A Pair of Recommendations
I wanted to recommend a couple of non-book things that I’ve really been enjoying lately.
The first is the movie Sinners, which you’ve probably heard of—it’s Ryan Coogler’s first film based on original material. The less you know about the movie going in, the better off you’ll be. But I do want to say that if you haven’t gone to see it because you don’t like horror movies, I urge you to give it a try. Sinners doesn’t really feel like a horror film except in a 20-minute passage in the center of the movie. It’s not interested in horrifying audiences, or scaring the daylights out of you. Instead it’s a movie about music and community and the long pasts we all have trailing behind us. It’s the biggest and best movie spectacle I’ve seen in theaters since probably the Barbie movie. I left fully entertained, and I spent the next two weeks thinking deeply about it. I honestly don’t know what else you could ask of a movie, and I recommend you see it while it’s still in theaters.

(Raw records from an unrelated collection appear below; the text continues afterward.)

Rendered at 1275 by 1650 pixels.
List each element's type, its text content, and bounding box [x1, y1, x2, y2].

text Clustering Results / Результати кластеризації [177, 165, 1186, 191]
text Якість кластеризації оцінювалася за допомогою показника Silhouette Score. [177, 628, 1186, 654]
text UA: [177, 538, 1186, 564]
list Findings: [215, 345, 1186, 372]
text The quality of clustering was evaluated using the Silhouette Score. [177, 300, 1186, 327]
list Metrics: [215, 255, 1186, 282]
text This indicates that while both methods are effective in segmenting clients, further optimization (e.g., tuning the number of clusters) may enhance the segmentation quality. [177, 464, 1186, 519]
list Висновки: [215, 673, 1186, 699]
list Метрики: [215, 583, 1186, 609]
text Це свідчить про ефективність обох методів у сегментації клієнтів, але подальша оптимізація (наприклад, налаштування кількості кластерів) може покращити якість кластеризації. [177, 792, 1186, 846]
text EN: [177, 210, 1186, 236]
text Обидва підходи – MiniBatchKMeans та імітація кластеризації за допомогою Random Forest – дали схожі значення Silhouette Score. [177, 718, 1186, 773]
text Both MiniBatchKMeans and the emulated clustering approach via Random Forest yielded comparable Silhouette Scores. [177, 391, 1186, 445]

Musically, I’ve fallen for a new electro-pop album by a performer who goes by the name Daughter of Swords. The album is called Alex, and Daughter of Swords described it as “a happy-sounding record about the death of humanity on planet Earth.”
That’s right in my sweet spot—a catchy verse-chorus-verse structure, combined with lyrics like “I feel strange/But it’s just a natural reaction/to a world coming apart at the seams.” If you like The Blow or any of the musicians who came up in Olympia on the K Records label, you might find Daughter of Swords to be up your alley.
I think that’s all for this month. This one feels more discombobulated than usual. Maybe I’ll be more coherent next month! It’s nice to have goals.